* _Task to carry out_: When "para" occurs in a line of the material, copy that line.

==================================================

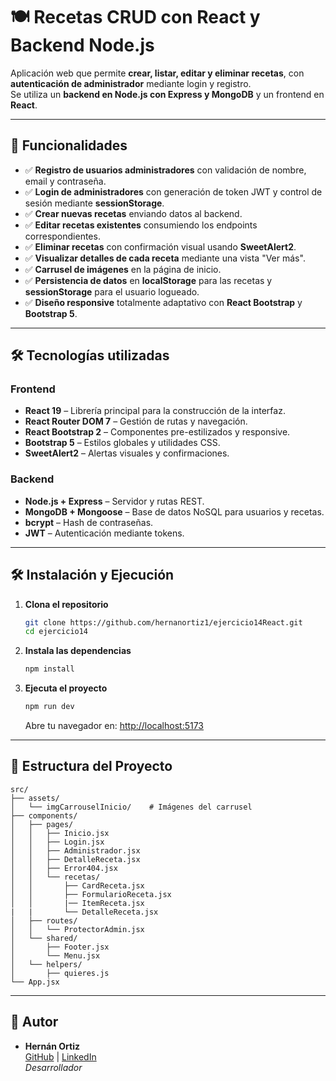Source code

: # 🍽️ Recetas CRUD con React y Backend Node.js

Aplicación web que permite **crear, listar, editar y eliminar recetas**, con **autenticación de administrador** mediante login y registro.  
Se utiliza un **backend en Node.js con Express y MongoDB** y un frontend en **React**.

---

## 🚀 Funcionalidades

- ✅ **Registro de usuarios administradores** con validación de nombre, email y contraseña.  
- ✅ **Login de administradores** con generación de token JWT y control de sesión mediante **sessionStorage**.  
- ✅ **Crear nuevas recetas** enviando datos al backend.  
- ✅ **Editar recetas existentes** consumiendo los endpoints correspondientes.  
- ✅ **Eliminar recetas** con confirmación visual usando **SweetAlert2**.  
- ✅ **Visualizar detalles de cada receta** mediante una vista "Ver más".  
- ✅ **Carrusel de imágenes** en la página de inicio.  
- ✅ **Persistencia de datos** en **localStorage** para las recetas y **sessionStorage** para el usuario logueado.  
- ✅ **Diseño responsive** totalmente adaptativo con **React Bootstrap** y **Bootstrap 5**.

---

## 🛠️ Tecnologías utilizadas

### Frontend

- **React 19** – Librería principal para la construcción de la interfaz.  
- **React Router DOM 7** – Gestión de rutas y navegación.  
- **React Bootstrap 2** – Componentes pre-estilizados y responsive.  
- **Bootstrap 5** – Estilos globales y utilidades CSS.  
- **SweetAlert2** – Alertas visuales y confirmaciones.  

### Backend

- **Node.js + Express** – Servidor y rutas REST.  
- **MongoDB + Mongoose** – Base de datos NoSQL para usuarios y recetas.  
- **bcrypt** – Hash de contraseñas.  
- **JWT** – Autenticación mediante tokens.  

---
## **🛠 Instalación y Ejecución**  

1. **Clona el repositorio**  
   ```bash
   git clone https://github.com/hernanortiz1/ejercicio14React.git
   cd ejercicio14
   ```

2. **Instala las dependencias**  
   ```bash
   npm install
   ```

3. **Ejecuta el proyecto**  
   ```bash
   npm run dev
   ```
   Abre tu navegador en: [http://localhost:5173](http://localhost:5173)  

---

## **📂 Estructura del Proyecto**  
```
src/
├── assets/
│   └── imgCarrouselInicio/    # Imágenes del carrusel
├── components/
│   ├── pages/
│   │   ├── Inicio.jsx
│   │   ├── Login.jsx
│   │   ├── Administrador.jsx
│   │   ├── DetalleReceta.jsx
│   │   ├── Error404.jsx
│   │   └── recetas/
│   │       ├── CardReceta.jsx
│   │       ├── FormularioReceta.jsx
│   │       |── ItemReceta.jsx
|   |       └── DetalleReceta.jsx
│   ├── routes/
│   │   └── ProtectorAdmin.jsx
│   └── shared/
│       ├── Footer.jsx
│       └── Menu.jsx
│   └── helpers/
│       ├── quieres.js
└── App.jsx
```

---

## 👤 Autor

- **Hernán Ortiz**  
  [GitHub](https://github.com/hernanortiz1) | [LinkedIn](https://www.linkedin.com/in/hern%C3%A1n-ortiz/)  
  *Desarrollador*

==================================================

* _Response_:
- ✅ **Persistencia de datos** en **localStorage** para las recetas y **sessionStorage** para el usuario logueado.  
- **React 19** – Librería principal para la construcción de la interfaz.  
- **MongoDB + Mongoose** – Base de datos NoSQL para usuarios y recetas.  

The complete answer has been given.